### Aufgabenstellung
Gib den Abschnitt von der Zeile mit "picture [302, 233, 973, 632]" bis einschließlich der Zeile mit "list Notify will" erneut wieder und setze dabei "Solid State Drive" an die Stelle von "Hard Disk". Alles Übrige bleibt unverändert.

"""

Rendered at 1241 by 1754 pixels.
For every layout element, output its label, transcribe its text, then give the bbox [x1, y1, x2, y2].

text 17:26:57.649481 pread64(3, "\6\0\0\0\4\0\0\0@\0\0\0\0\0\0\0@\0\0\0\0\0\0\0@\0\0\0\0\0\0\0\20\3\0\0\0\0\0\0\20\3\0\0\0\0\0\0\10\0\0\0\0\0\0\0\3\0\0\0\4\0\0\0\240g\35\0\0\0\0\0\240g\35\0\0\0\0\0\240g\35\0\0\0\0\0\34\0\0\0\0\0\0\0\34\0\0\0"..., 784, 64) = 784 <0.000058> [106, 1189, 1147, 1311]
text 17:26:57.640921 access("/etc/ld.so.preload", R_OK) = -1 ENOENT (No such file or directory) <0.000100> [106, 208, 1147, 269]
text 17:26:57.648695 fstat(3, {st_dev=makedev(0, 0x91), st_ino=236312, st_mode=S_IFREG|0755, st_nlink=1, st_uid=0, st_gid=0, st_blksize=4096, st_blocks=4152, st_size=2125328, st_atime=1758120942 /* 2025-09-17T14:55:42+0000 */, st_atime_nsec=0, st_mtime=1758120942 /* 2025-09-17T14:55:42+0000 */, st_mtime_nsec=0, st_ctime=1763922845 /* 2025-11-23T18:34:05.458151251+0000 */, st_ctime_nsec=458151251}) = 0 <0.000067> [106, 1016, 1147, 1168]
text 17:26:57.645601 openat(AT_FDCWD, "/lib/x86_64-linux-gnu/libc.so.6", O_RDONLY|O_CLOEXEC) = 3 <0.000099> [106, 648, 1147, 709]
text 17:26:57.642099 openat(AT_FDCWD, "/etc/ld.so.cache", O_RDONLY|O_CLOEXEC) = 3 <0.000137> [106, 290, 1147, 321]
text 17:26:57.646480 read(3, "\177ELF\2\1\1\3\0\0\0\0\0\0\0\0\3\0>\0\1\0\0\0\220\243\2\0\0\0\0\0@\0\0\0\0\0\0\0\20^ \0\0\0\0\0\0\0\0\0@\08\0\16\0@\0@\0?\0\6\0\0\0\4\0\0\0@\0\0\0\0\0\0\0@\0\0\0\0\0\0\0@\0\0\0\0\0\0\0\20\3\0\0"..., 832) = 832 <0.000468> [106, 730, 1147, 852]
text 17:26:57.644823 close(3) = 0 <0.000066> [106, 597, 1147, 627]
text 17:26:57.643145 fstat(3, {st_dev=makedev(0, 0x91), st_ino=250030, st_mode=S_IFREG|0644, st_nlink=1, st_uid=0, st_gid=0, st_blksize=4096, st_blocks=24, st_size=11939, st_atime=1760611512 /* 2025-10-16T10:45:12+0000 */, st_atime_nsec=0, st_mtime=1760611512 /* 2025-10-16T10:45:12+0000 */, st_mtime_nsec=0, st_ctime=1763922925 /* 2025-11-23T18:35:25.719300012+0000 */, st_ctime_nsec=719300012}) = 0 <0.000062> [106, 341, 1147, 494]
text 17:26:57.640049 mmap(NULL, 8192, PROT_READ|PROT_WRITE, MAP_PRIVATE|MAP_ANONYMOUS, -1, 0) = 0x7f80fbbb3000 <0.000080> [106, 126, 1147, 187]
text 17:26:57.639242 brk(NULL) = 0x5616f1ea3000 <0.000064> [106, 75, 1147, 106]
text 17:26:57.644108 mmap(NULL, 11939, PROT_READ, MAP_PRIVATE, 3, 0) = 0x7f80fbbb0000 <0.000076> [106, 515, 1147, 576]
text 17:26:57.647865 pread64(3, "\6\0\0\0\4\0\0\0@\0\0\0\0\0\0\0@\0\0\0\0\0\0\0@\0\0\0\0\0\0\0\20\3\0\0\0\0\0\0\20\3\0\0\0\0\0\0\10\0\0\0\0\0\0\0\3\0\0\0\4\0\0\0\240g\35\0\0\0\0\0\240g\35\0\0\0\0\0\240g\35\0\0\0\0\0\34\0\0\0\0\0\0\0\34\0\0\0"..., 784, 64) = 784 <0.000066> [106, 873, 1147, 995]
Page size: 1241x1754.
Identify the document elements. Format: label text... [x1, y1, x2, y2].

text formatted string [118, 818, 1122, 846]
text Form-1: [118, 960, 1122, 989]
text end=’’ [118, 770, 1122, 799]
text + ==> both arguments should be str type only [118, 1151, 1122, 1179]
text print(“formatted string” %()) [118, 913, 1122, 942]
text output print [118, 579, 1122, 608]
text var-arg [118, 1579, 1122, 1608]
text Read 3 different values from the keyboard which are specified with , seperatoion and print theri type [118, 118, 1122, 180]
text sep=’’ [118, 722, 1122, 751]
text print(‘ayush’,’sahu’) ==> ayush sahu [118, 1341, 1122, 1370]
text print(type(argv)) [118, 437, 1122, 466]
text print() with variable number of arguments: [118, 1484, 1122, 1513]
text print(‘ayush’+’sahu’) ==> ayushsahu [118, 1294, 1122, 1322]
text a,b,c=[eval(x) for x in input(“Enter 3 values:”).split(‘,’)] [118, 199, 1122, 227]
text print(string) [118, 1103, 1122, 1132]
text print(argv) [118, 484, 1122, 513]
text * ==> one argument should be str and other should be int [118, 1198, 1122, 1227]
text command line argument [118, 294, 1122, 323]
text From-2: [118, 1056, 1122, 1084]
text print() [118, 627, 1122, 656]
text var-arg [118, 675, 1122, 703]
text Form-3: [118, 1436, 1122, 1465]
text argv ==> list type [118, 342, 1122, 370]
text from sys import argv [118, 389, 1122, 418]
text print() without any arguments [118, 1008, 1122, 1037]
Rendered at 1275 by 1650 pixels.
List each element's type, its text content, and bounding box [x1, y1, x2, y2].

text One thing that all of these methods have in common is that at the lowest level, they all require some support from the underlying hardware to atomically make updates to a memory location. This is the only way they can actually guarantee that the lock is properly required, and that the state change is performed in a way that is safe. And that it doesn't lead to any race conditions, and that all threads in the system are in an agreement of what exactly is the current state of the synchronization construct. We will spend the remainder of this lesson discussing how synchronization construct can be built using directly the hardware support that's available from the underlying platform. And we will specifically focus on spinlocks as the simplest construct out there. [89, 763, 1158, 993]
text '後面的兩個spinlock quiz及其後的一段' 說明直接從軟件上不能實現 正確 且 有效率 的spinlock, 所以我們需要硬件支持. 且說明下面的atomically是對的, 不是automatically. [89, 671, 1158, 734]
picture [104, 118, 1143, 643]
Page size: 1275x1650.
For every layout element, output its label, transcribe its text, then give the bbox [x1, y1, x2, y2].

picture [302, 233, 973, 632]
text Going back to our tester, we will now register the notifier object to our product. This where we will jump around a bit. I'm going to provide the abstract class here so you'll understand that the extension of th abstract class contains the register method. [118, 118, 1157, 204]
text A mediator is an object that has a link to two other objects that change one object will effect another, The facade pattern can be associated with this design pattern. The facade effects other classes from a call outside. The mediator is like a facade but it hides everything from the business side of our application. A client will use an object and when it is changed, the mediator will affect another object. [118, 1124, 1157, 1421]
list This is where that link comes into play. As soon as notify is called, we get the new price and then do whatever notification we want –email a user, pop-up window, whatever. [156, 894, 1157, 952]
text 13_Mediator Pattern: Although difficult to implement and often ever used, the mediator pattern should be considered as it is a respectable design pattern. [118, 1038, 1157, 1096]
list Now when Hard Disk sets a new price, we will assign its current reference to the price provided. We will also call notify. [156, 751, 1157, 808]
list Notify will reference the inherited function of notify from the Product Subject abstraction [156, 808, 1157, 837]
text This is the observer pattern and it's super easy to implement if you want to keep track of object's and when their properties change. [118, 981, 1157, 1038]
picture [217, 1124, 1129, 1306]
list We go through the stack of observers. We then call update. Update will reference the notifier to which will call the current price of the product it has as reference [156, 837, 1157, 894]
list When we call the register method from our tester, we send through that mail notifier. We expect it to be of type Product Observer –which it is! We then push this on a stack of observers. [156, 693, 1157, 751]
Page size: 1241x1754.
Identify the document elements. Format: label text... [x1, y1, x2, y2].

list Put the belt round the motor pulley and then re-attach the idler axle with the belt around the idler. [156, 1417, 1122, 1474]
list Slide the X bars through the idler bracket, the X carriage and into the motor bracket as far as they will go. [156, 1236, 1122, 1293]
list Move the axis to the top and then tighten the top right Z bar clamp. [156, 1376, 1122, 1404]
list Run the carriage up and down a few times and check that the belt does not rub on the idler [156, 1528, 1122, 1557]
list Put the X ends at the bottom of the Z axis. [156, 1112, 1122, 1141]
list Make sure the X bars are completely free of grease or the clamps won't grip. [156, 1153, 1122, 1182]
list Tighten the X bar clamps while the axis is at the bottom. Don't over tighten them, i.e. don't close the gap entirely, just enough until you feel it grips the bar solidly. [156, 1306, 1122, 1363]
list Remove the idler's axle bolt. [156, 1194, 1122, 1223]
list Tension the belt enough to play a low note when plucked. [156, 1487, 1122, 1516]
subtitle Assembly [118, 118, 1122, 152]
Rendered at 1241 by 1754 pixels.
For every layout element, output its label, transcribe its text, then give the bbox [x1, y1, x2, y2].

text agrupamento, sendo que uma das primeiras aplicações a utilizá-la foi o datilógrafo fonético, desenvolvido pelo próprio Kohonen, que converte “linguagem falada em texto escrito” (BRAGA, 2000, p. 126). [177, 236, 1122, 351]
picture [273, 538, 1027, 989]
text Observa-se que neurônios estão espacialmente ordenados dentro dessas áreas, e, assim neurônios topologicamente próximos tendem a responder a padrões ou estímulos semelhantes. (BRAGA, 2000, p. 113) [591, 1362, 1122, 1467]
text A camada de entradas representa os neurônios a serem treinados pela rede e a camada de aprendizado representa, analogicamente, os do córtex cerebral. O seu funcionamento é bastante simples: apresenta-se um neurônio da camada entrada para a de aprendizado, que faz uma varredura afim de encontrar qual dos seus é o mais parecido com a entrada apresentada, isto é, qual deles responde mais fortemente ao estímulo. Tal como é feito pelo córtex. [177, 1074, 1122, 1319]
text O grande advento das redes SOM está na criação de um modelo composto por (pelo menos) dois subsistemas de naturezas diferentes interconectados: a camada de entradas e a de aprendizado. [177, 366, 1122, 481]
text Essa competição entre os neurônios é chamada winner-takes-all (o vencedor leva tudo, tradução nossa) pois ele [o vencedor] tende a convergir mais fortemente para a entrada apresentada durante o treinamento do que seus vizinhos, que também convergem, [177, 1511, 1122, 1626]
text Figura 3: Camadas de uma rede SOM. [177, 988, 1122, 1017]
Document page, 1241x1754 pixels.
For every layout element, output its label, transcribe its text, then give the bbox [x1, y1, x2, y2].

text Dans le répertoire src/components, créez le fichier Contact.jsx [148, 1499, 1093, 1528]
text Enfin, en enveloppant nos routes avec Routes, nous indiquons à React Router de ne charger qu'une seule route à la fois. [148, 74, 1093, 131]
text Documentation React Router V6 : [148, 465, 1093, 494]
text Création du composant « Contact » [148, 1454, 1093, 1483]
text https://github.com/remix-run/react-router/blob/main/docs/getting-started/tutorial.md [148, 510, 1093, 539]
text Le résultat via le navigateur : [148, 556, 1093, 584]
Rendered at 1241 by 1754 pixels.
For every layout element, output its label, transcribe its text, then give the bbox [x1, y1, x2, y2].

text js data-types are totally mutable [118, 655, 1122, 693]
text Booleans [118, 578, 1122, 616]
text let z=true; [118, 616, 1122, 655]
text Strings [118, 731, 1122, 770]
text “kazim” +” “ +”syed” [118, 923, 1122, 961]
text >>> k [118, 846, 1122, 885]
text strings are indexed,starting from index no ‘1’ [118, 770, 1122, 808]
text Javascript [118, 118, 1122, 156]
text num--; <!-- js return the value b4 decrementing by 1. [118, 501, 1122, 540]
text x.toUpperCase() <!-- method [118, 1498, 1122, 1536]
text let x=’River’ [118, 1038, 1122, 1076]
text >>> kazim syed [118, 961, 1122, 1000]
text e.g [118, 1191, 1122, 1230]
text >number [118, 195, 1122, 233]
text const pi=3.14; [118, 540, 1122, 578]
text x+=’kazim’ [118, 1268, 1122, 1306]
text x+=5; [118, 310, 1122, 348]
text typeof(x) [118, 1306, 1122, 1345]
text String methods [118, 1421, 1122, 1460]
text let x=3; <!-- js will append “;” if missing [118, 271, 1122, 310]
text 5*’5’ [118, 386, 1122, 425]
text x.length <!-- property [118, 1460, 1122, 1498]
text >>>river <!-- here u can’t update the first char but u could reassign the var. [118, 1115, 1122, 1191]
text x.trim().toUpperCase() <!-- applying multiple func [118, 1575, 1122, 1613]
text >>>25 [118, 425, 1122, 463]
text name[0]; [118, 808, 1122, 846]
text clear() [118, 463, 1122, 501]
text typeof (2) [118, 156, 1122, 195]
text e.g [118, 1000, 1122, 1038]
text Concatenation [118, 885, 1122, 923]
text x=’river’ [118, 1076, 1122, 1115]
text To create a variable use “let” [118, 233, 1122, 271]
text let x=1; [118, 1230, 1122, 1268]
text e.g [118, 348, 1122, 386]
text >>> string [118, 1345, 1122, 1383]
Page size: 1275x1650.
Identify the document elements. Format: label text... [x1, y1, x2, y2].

"""

### Richtige Lösung
picture [302, 233, 973, 632]
text Going back to our tester, we will now register the notifier object to our product. This where we will jump around a bit. I'm going to provide the abstract class here so you'll understand that the extension of th abstract class contains the register method. [118, 118, 1157, 204]
text A mediator is an object that has a link to two other objects that change one object will effect another, The facade pattern can be associated with this design pattern. The facade effects other classes from a call outside. The mediator is like a facade but it hides everything from the business side of our application. A client will use an object and when it is changed, the mediator will affect another object. [118, 1124, 1157, 1421]
list This is where that link comes into play. As soon as notify is called, we get the new price and then do whatever notification we want –email a user, pop-up window, whatever. [156, 894, 1157, 952]
text 13_Mediator Pattern: Although difficult to implement and often ever used, the mediator pattern should be considered as it is a respectable design pattern. [118, 1038, 1157, 1096]
list Now when Solid State Drive sets a new price, we will assign its current reference to the price provided. We will also call notify. [156, 751, 1157, 808]
list Notify will reference the inherited function of notify from the Product Subject abstraction [156, 808, 1157, 837]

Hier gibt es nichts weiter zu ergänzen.